Généralement, quand un pays est en crise financière, le gouvernement prend des mesures appropriées pour rééquilibrer le niveau de ses dépenses à celui de ses finances. Au Congo, le gouvernement a fait le choix désastreux de maintenir le niveau des dépenses, pour donner l’illusion qu’il n’y a pas de crise. Au départ, à partir de juillet 2014, on a tapé dans les réserves et les fonds des générations futures, pour continuer à soutenir le train de vie de l’Etat et les programmes d’investissement dont celui lié à la municipalisation accélérée. «Quant aux fonds destinés aux générations futures, le Premier ministre a reconnu avoir trouvé, à son arrivée en 2016, 400 milliards de francs Cfa dans le compte ouvert à la Banque des Etats de l’Afrique centrale (B.e.a.c). Ce qui a permis d’achever certains travaux d’urgence», est-il écrit dans un communiqué du gouvernement, publié après la conférence de presse tenue par feu Clément Mouamba, le 10 octobre 2017.
Puis, c’est la politique de recours tous azimuts à l’endettement qui a été de nouveau accélérée, pour continuer à financer le train de vie de l’Etat. En 2017, l’endettement du pays était estimé à 5.329 milliards de francs Cfa, soit 110% du P.i.b (Produit intérieur brut). Au 31 décembre 2024, l’endettement du Congo a atteint la somme de 8.530,90 milliards de francs Cfa, représentant 94,74% du P.i.b, selon les statistiques de la C.c.a (Caisse congolaise d’amortissement).
Malgré l’aggravation du chiffre absolu de la dette publique, la classe dirigeante continue de ne pas reconnaître que le pays est en crise et qu’il faille prendre des mesures de nature à réduire le train de vie de l’Etat. Non seulement les réformes retenues dans le cadre du programme triennal de redressement économique ne sont pas correctement mises en œuvre (le F.m.i a relevé des retards persistants dans la mise en œuvre des réformes structurelles), mais encore la gestion publique est gangrenée par des antivaleurs qui compromettent sérieusement le redressement économique.
Les affaires de détournements de fonds publics, jetant de sérieux soupçons sur des dirigeants nationaux, éclatent les unes après les autres. La justice ne s’en suivra pas. Le procureur de la République du Tribunal de grande instance de Brazzaville s’est rendu plutôt célèbre par les reconstitutions des faits de présumés criminels de quartier. Mais, les Congolais qui ont pris des crédits au Fonds de soutien à l’agriculture, qui n’ont pas investi dans l’agriculture et qui n’ont pas remboursé ces crédits, provoquant la faillite de ce fonds, ne feront jamais face à la justice de leur pays.

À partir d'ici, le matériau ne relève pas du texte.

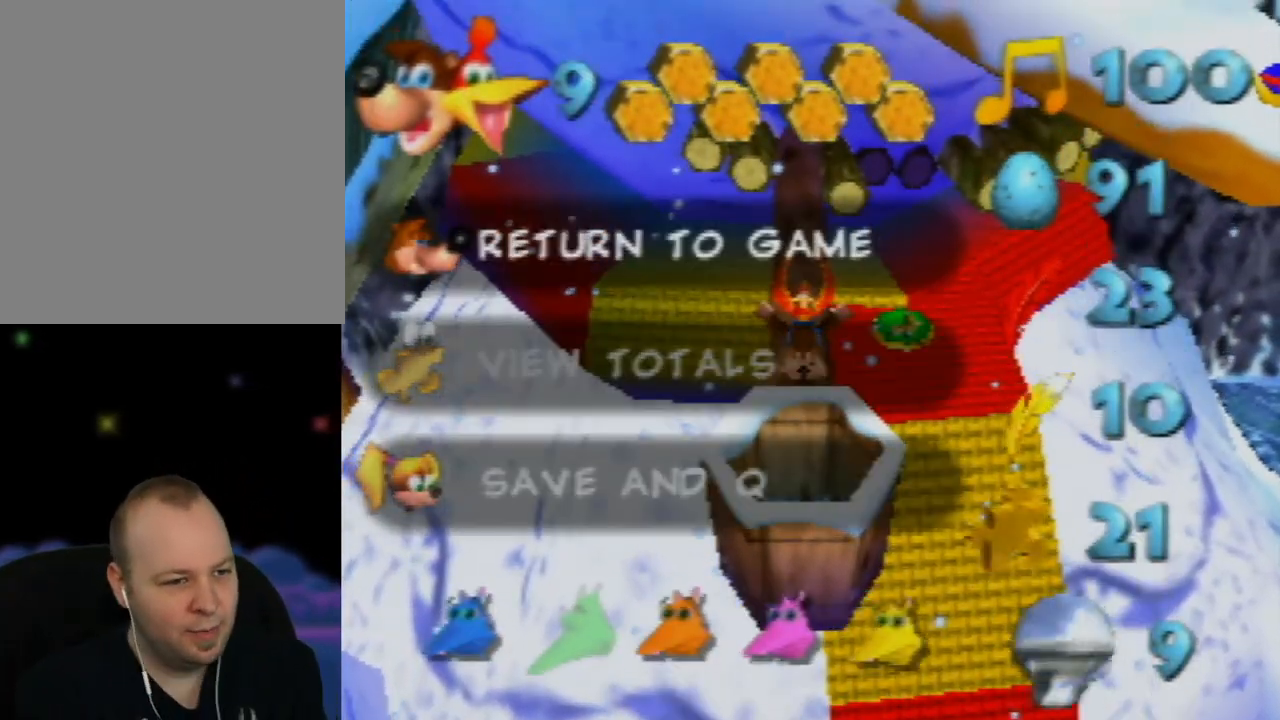
{"buttons": [], "left_stick": "center", "events": []}
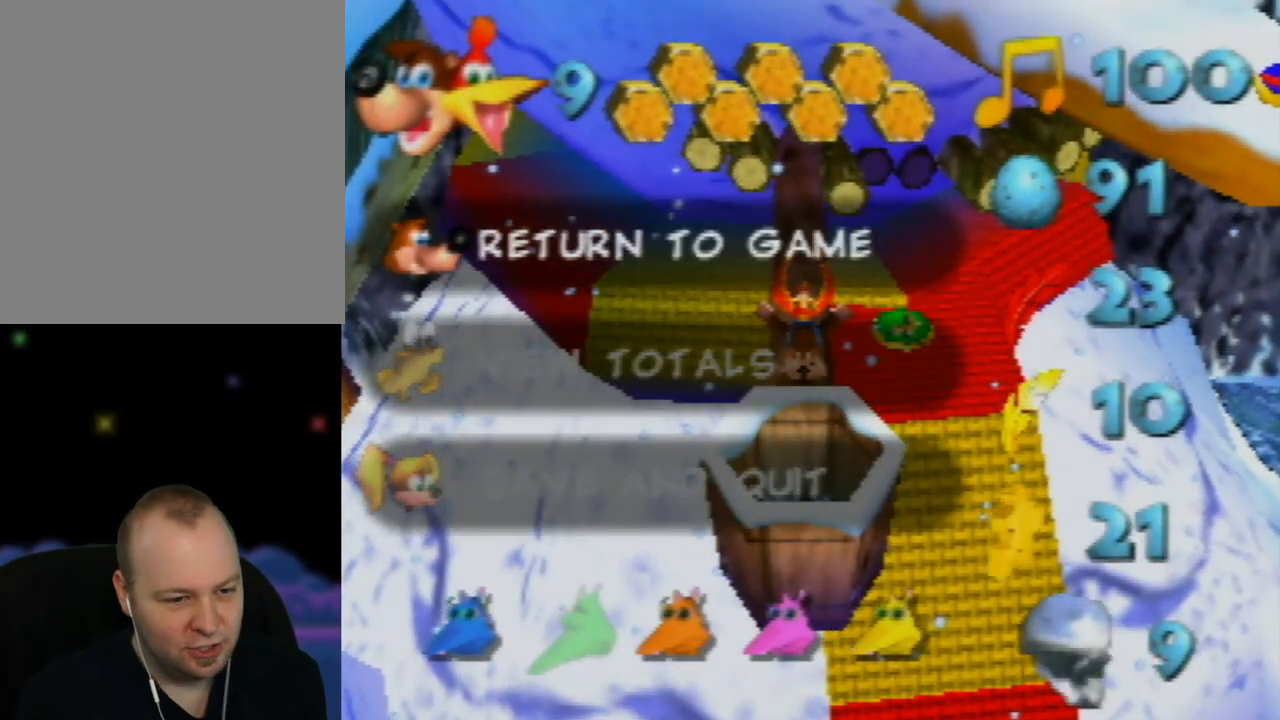
{"buttons": [], "left_stick": "center", "events": []}
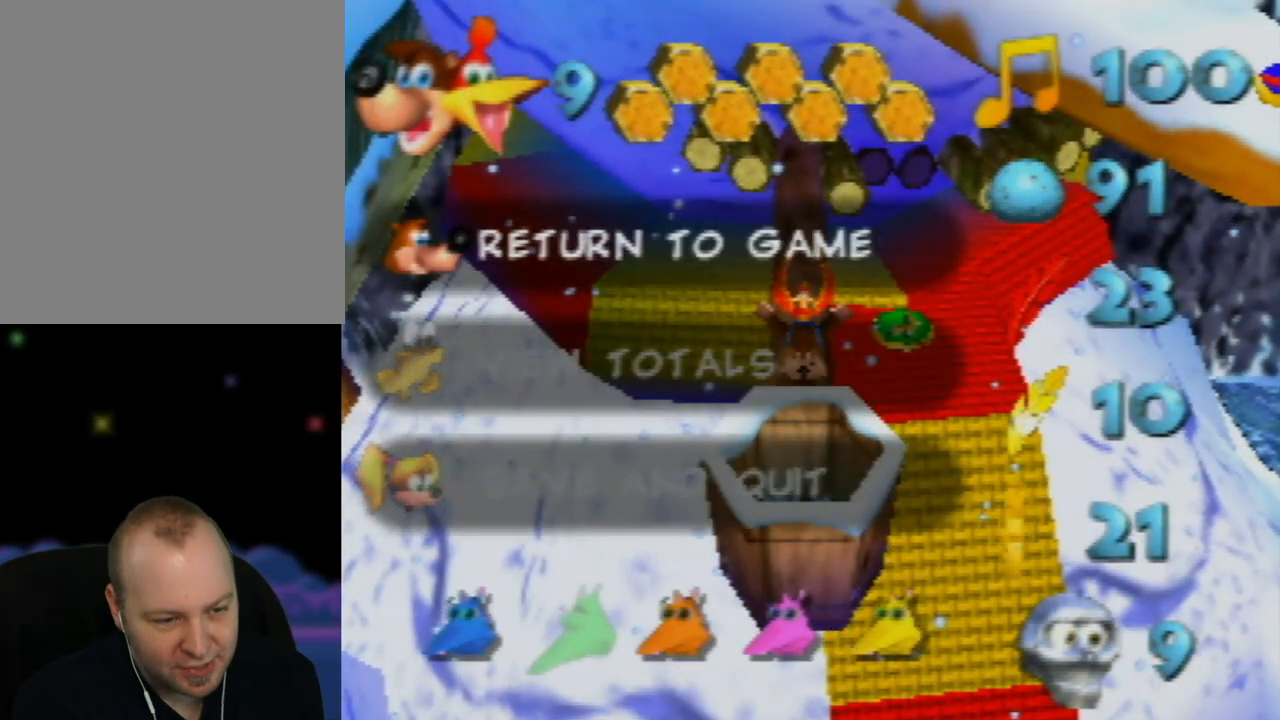
{"buttons": [], "left_stick": "center", "events": []}
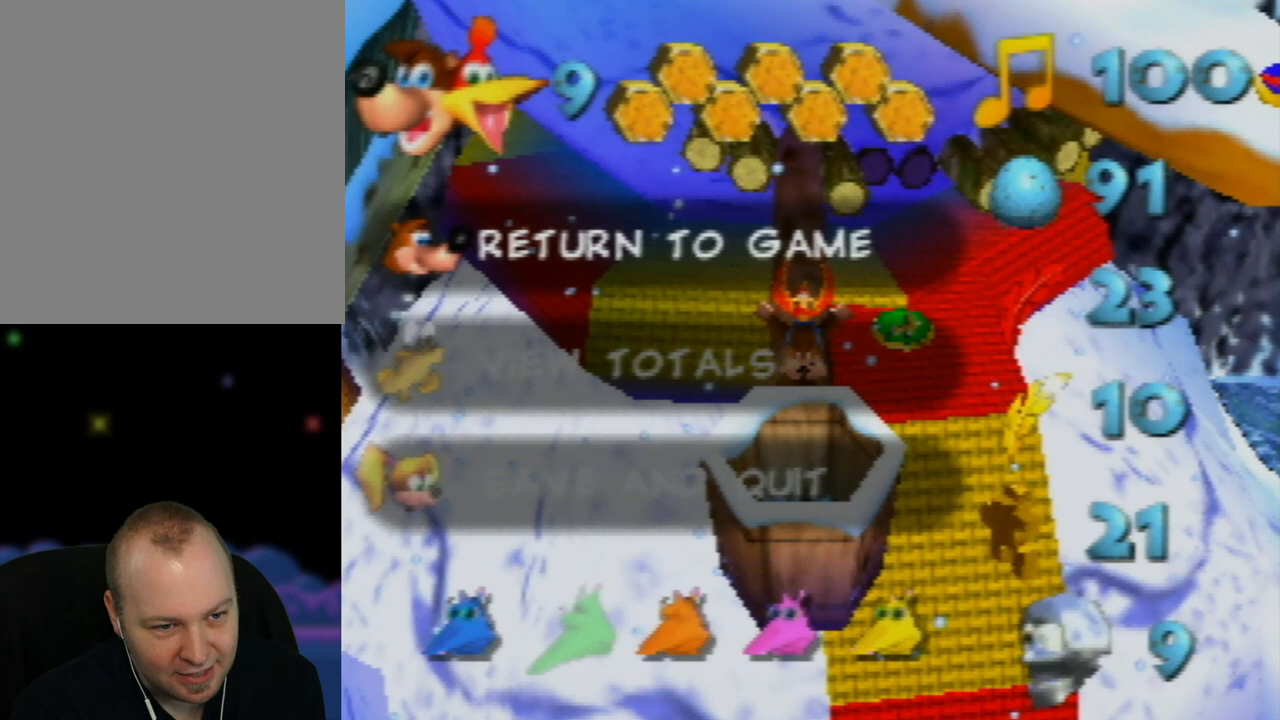
{"buttons": [], "left_stick": "center", "events": []}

En janvier 2021, le Figa (Fonds d’impulsion, de garantie et d’accompagnement) des petites et moyennes entreprises bénéficie, de la part du gouvernement, d’un capital initial de 15 milliards de francs Cfa, suivant les instructions du Président de la République qui a à cœur la lutte contre le chômage en milieu jeune. L’argent a servi en bonne partie à financer le fonctionnement de l’administration, les voyages, les campagnes électorales, les affaires personnelles des dirigeants, sans que personne n’en réponde devant la justice. Dans un tel contexte d’impunité des hauts cadres, comment croire que l’affaire de détournement de fonds au Trésor public, la dernière dans l’actualité des scandales publics, se terminera par un procès?
C’est tout aussi préoccupant de savoir que, pour continuer à financer son train de vie, l’Etat recours désormais au sacrifice de sa propre population. Vous allez dire comment? Les salaires des fonctionnaires bancarisés de Brazzaville et Pointe-Noire sont payés régulièrement, pour donner l’impression que tout va bien. Pendant ce temps, les fonctionnaires numéraires, les personnels des autres administrations (santé, enseignement, collectivités locales…), ceux de certaines institutions nationales, etc, sont payés en dents de scie.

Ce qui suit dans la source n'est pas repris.